The World Championship bronze-medallist followed up her breakout year with more international acclaim in 2019, clinching the silver medal in the light welterweight category at the 2019 Asian Championships in Bangkok.
She also went back to the President’s Cup in Indonesia. The year prior, competing in the 64kg category, she had managed to secure bronze. However, dropping down to the 60kg category in 2019, she outfought local favourite Huswatun Hasanah to win outright by a 5-0 margin.
Finally, Simranjit closed out the year by beating veteran pugilist L Sarita Devi in the Boxing Federation of India national trials, which set up her foray into the Asian boxing Olympic qualifiers.

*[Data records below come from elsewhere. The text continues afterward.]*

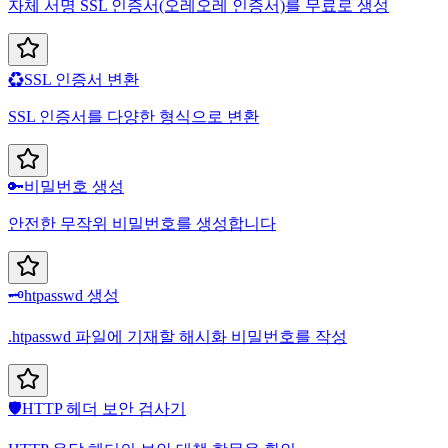
자체 서명 SSL 인증서(오레오레 인증서)를 무료로 생성
♻️
SSL 인증서 변환
SSL 인증서를 다양한 형식으로 변환
🔑
비밀번호 생성
안전한 무작위 비밀번호를 생성합니다
🗝️
htpasswd 생성
.htpasswd 파일에 기재할 해시화 비밀번호를 작성
🛡️
HTTP 헤더 보안 검사기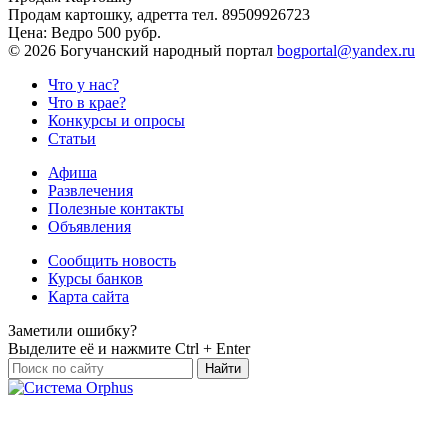
Продам картошку, адретта
тел. 89509926723
Цена:
Ведро 500 рубр.
©
2026 Богучанский народный портал
bogportal@yandex.ru
Что у нас?
Что в крае?
Конкурсы и опросы
Статьи
Афиша
Развлечения
Полезные контакты
Объявления
Сообщить новость
Курсы банков
Карта сайта
Заметили ошибку?
Выделите её и нажмите
Ctrl + Enter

Beating second-seeded Namuun Monkhor in her Asian boxing Olympic qualifiers quarter-final bout, Simranjit Kaur had bagged a career-first Olympic berth.
"I'm too excited now!" Indian sports minister Kiren Rijiju mentioned on his Twitter page when Simranjit had become one of the nine Indian boxers to qualify for the 2020 Olympics.
While ecstatic about the achievement, she never forgot to reflect on her struggles up to that point.
“Be in the game or in the family, problems were always there, but I consider myself lucky that I have problems because they make me stronger,” she said.
Just like with her fellow Indian boxers led by Mary Kom, there are no upcoming fixtbouts coming up amidst the rise in coronavirus cases, save for the Games themselves, for which Simranjit Kaur will be training away fervently with the hope of securing a medal come July.